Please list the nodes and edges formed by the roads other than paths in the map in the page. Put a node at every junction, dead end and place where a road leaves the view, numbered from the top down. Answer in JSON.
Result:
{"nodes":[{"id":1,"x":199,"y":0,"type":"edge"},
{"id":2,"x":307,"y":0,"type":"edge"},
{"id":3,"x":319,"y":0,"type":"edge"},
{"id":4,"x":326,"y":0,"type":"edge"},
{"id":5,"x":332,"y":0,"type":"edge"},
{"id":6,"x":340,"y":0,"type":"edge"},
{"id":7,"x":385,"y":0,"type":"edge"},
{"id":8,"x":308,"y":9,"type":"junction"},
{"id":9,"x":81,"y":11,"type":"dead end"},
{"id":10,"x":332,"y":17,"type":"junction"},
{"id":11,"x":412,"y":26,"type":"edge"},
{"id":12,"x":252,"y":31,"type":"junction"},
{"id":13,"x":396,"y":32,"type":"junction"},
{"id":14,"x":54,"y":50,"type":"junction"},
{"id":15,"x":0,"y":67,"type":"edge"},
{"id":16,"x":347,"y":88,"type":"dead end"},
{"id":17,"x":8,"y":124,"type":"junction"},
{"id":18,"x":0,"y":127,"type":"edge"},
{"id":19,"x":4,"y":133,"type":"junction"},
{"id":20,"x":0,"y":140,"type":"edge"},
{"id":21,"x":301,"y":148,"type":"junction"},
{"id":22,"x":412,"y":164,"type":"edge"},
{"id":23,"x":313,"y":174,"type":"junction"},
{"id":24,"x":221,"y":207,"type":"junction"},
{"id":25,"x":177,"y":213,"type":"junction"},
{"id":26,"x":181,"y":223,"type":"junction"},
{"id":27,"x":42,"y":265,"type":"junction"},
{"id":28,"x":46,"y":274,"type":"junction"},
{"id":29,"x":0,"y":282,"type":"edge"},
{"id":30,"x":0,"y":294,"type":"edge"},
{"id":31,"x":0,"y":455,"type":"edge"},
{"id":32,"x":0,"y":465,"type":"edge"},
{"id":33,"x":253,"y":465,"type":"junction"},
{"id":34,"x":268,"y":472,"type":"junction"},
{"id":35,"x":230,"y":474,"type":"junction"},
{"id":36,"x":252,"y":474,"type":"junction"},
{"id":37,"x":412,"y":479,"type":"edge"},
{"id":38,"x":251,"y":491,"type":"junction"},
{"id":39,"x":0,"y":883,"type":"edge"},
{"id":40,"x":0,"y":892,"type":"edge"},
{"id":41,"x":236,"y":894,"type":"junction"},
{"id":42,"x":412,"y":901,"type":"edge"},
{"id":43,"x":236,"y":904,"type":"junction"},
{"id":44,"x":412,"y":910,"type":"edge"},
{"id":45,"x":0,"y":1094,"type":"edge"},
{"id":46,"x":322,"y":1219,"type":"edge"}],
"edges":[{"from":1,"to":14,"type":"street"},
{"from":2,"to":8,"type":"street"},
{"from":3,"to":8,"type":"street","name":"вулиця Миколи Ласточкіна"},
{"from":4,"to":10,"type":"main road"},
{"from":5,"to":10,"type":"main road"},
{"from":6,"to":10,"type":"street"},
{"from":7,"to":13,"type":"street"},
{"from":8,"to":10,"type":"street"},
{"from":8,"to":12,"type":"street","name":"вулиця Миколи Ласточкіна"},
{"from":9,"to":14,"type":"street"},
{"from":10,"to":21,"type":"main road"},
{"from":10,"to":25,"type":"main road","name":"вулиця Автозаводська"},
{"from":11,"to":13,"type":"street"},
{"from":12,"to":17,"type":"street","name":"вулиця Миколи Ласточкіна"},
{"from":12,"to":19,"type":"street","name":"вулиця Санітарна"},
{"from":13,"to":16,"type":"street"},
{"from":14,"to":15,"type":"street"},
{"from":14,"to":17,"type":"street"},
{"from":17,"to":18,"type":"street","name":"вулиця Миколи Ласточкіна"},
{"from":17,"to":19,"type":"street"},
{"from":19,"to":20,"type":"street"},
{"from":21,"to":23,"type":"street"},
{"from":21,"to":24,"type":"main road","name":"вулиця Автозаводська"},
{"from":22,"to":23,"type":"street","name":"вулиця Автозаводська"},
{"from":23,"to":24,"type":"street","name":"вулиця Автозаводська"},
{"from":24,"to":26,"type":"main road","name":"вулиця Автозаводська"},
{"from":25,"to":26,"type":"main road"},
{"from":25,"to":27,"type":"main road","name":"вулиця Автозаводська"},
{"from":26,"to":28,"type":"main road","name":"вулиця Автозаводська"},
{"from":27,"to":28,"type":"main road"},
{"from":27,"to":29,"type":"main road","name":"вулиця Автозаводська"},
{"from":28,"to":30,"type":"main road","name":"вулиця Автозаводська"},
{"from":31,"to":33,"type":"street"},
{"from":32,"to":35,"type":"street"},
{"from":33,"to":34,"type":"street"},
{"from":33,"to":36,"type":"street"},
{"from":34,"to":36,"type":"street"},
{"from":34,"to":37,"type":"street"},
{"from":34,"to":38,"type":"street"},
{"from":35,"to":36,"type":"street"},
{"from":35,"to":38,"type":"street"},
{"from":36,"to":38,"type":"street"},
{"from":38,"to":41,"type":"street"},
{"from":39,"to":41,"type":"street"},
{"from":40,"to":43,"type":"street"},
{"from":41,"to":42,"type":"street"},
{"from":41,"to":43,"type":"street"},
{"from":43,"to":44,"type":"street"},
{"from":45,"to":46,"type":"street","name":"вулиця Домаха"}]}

# Aim of the task:
Take every line from the records above that has the word "Миколи" and copy it.

# Output for this exercise:
{"from":3,"to":8,"type":"street","name":"вулиця Миколи Ласточкіна"},
{"from":8,"to":12,"type":"street","name":"вулиця Миколи Ласточкіна"},
{"from":12,"to":17,"type":"street","name":"вулиця Миколи Ласточкіна"},
{"from":17,"to":18,"type":"street","name":"вулиця Миколи Ласточкіна"},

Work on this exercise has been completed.